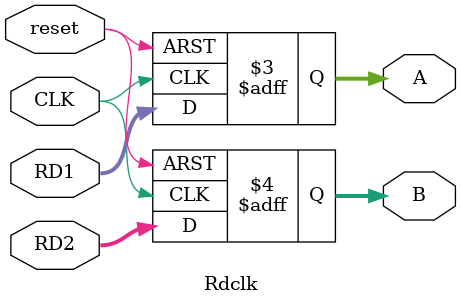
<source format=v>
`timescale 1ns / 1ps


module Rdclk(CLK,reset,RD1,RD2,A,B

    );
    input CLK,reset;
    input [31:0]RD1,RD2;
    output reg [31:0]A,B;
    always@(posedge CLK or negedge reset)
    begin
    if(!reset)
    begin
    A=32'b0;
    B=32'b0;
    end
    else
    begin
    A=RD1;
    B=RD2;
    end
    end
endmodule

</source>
--
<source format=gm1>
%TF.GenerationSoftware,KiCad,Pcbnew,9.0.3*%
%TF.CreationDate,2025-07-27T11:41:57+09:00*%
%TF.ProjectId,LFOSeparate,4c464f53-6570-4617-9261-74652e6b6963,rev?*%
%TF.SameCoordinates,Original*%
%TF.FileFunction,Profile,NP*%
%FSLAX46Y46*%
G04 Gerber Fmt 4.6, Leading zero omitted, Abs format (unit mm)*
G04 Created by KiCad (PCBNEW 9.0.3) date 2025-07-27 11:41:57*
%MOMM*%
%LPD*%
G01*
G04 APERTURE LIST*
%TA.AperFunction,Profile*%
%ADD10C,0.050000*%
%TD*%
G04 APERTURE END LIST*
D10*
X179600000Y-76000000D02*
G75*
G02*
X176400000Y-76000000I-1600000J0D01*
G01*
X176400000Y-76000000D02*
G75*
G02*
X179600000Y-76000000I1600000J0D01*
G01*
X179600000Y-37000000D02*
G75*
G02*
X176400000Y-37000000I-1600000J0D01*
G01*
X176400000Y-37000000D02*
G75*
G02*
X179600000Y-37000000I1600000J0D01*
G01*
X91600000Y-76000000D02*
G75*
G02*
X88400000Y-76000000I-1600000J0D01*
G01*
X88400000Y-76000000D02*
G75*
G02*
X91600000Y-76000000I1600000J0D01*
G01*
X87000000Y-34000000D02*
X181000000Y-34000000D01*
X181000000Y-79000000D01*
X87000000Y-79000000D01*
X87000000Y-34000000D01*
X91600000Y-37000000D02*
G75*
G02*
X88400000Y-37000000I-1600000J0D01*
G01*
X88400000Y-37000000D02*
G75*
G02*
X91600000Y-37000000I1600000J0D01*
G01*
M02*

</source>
--
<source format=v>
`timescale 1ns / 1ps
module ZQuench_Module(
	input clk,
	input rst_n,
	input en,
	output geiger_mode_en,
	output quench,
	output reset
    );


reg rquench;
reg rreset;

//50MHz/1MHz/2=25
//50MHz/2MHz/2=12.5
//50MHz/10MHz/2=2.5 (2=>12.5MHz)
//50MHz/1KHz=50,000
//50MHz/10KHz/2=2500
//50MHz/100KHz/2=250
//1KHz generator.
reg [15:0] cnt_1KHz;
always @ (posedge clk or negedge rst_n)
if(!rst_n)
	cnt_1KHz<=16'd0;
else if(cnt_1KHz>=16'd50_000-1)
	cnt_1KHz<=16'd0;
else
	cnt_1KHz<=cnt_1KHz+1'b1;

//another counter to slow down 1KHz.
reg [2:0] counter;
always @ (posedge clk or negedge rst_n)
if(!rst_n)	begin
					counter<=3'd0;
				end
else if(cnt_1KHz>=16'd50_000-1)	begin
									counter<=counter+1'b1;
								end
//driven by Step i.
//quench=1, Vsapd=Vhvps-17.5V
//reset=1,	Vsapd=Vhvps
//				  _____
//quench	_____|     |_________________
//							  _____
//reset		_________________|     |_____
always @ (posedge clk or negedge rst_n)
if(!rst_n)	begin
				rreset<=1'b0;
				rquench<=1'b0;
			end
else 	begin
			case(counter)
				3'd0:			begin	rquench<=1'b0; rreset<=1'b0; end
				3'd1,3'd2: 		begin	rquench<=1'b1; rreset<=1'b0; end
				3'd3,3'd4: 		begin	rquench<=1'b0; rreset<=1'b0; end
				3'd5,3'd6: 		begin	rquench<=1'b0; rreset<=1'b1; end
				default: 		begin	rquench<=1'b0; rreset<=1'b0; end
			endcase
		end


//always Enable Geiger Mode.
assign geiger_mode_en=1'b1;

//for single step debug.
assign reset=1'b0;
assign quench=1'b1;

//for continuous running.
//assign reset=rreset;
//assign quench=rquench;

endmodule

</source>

:: REQUIRED ACTION ::
Reply with the count alone: how many lines of the records contain the string "counter"?

:: FINISHED TASK ::
5